» WHAT THIS TASK INVOLVES
Reproduce all of the data exactly.

- - -

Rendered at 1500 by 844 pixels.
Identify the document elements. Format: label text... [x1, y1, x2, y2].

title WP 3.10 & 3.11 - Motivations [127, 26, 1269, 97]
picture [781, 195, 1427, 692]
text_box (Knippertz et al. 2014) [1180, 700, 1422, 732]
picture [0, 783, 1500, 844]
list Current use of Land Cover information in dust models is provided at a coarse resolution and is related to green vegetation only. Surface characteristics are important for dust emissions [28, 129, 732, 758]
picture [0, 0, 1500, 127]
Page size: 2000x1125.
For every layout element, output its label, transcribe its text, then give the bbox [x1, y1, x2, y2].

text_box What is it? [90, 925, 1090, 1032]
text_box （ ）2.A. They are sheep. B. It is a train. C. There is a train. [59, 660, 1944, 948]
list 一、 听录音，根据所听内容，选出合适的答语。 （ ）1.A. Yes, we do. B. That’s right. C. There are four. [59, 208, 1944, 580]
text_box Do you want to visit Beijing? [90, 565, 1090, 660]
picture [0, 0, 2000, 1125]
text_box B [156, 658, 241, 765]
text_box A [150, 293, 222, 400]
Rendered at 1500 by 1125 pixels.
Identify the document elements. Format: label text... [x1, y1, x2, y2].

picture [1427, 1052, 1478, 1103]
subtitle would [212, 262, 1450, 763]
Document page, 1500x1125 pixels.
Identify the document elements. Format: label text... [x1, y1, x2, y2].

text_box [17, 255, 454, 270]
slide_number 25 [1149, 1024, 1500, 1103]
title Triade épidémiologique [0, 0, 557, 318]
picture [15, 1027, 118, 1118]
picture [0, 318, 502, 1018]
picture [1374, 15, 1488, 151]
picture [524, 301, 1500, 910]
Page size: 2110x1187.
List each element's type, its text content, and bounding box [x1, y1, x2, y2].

- - -

» EXERCISE SOLUTION
Rendered at 1500 by 844 pixels.
Identify the document elements. Format: label text... [x1, y1, x2, y2].

title WP 3.10 & 3.11 - Motivations [127, 26, 1269, 97]
picture [781, 195, 1427, 692]
text_box (Knippertz et al. 2014) [1180, 700, 1422, 732]
picture [0, 783, 1500, 844]
list Current use of Land Cover information in dust models is provided at a coarse resolution and is related to green vegetation only. Surface characteristics are important for dust emissions [28, 129, 732, 758]
picture [0, 0, 1500, 127]
Page size: 2000x1125.
For every layout element, output its label, transcribe its text, then give the bbox [x1, y1, x2, y2].

text_box What is it? [90, 925, 1090, 1032]
text_box （ ）2.A. They are sheep. B. It is a train. C. There is a train. [59, 660, 1944, 948]
list 一、 听录音，根据所听内容，选出合适的答语。 （ ）1.A. Yes, we do. B. That’s right. C. There are four. [59, 208, 1944, 580]
text_box Do you want to visit Beijing? [90, 565, 1090, 660]
picture [0, 0, 2000, 1125]
text_box B [156, 658, 241, 765]
text_box A [150, 293, 222, 400]
Rendered at 1500 by 1125 pixels.
Identify the document elements. Format: label text... [x1, y1, x2, y2].

picture [1427, 1052, 1478, 1103]
subtitle would [212, 262, 1450, 763]
Document page, 1500x1125 pixels.
Identify the document elements. Format: label text... [x1, y1, x2, y2].

text_box [17, 255, 454, 270]
slide_number 25 [1149, 1024, 1500, 1103]
title Triade épidémiologique [0, 0, 557, 318]
picture [15, 1027, 118, 1118]
picture [0, 318, 502, 1018]
picture [1374, 15, 1488, 151]
picture [524, 301, 1500, 910]
Page size: 2110x1187.
List each element's type, its text content, and bounding box [x1, y1, x2, y2].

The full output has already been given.